**WHAT IS ASKED**
Render the lines of the items below, from the line with "family: Aphididae" up to and including the line with "scientific name: Sclerophrys pantherina", as a numbered list with blank lines left out. Give only those lines.

### GIVEN RECORDS

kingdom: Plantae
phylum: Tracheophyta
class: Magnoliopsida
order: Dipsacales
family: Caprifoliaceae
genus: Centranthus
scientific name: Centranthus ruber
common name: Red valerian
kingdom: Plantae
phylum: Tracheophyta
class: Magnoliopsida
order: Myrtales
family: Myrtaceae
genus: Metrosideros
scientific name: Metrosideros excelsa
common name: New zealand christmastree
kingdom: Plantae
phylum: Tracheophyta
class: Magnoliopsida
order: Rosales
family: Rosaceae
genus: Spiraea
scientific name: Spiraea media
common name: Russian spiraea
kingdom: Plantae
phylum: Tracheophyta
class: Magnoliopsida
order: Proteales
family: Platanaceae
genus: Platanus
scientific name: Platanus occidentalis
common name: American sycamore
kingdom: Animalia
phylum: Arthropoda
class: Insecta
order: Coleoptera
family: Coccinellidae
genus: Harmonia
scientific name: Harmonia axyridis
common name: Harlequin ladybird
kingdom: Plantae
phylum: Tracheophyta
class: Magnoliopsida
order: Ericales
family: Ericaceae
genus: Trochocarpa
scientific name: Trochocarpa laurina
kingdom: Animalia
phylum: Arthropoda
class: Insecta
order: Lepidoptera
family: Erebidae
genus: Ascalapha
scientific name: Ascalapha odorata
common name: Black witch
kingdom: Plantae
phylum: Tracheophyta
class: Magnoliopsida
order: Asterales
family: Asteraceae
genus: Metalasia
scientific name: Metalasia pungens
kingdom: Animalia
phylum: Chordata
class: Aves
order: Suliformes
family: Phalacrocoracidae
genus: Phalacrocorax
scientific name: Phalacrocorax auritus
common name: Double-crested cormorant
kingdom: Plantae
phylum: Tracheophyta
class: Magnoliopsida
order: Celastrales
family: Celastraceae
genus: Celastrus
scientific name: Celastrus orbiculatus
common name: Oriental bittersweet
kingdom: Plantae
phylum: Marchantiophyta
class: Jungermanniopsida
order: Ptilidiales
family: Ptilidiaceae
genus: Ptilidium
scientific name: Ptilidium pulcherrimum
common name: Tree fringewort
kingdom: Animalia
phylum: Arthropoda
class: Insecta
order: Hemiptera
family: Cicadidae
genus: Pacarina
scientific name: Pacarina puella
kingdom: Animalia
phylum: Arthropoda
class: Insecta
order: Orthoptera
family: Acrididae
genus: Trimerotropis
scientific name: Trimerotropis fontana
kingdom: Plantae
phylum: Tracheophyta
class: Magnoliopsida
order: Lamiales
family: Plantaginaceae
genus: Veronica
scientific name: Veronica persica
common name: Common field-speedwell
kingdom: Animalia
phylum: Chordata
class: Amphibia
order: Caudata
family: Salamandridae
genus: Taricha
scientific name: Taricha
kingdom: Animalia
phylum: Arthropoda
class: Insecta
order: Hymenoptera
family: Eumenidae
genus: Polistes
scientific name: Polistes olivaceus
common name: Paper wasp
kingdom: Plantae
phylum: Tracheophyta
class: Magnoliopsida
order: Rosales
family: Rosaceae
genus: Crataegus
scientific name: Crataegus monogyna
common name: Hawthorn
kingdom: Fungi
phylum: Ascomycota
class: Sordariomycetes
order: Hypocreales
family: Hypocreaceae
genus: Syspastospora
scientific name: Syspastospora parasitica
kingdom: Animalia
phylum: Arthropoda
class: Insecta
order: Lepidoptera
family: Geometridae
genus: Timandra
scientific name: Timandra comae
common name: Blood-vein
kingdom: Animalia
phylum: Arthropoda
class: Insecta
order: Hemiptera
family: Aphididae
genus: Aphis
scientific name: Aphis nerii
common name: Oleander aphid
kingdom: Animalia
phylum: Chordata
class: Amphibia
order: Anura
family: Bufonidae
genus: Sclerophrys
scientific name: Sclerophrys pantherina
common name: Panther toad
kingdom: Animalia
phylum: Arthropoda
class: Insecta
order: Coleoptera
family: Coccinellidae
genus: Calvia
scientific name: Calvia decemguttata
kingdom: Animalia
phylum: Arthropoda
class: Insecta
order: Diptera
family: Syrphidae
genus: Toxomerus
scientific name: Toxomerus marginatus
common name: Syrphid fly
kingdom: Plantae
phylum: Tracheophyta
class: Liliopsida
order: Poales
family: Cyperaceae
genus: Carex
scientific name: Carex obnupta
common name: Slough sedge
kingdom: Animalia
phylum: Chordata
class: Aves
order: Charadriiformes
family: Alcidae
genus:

######

**FULL RESPONSE**
1. family: Aphididae
2. genus: Aphis
3. scientific name: Aphis nerii
4. common name: Oleander aphid
5. kingdom: Animalia
6. phylum: Chordata
7. class: Amphibia
8. order: Anura
9. family: Bufonidae
10. genus: Sclerophrys
11. scientific name: Sclerophrys pantherina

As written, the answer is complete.